### [Work to complete]
Print the entries below word for word; the pictures stay out of your copy.

(Supplied data begins)

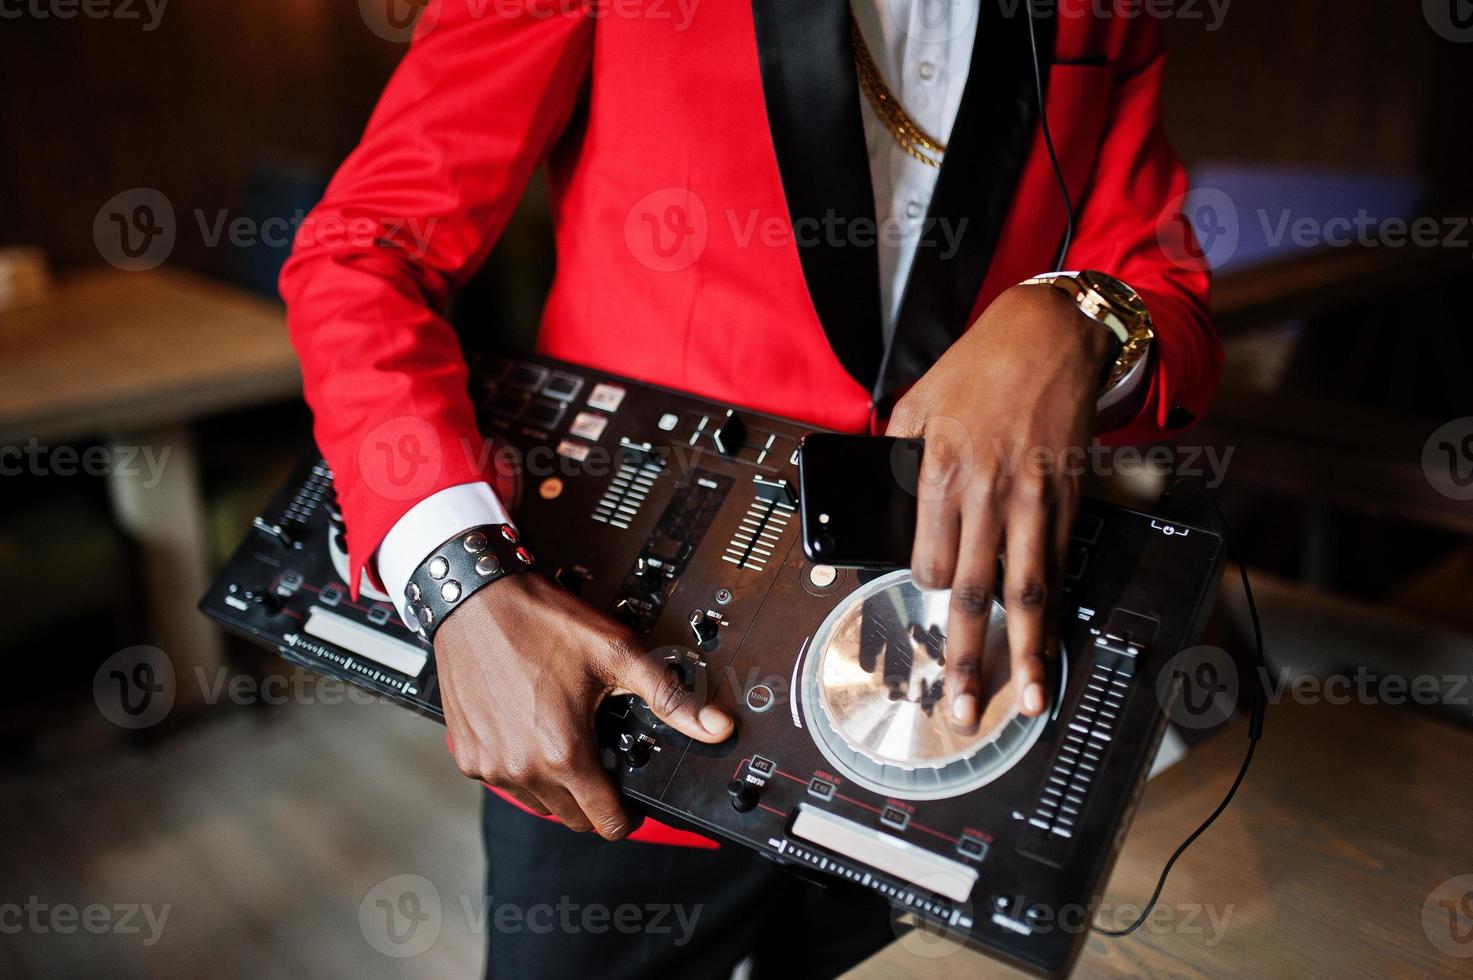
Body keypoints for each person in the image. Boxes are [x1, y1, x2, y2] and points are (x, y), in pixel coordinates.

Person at [281, 1, 1219, 975]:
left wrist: (1078, 316)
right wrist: (458, 584)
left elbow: (1170, 302)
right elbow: (365, 248)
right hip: (618, 698)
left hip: (937, 712)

(Supplied data ends)

### [Written answer]
Body keypoints for each person in the image. Boxes are [x1, y1, x2, y2] and points are (x, y), in pixel coordinates.

Person at [281, 1, 1219, 975]:
left wrist: (1078, 316)
right wrist: (458, 584)
left elbow: (1170, 302)
right elbow: (365, 248)
right hip: (618, 698)
left hip: (937, 712)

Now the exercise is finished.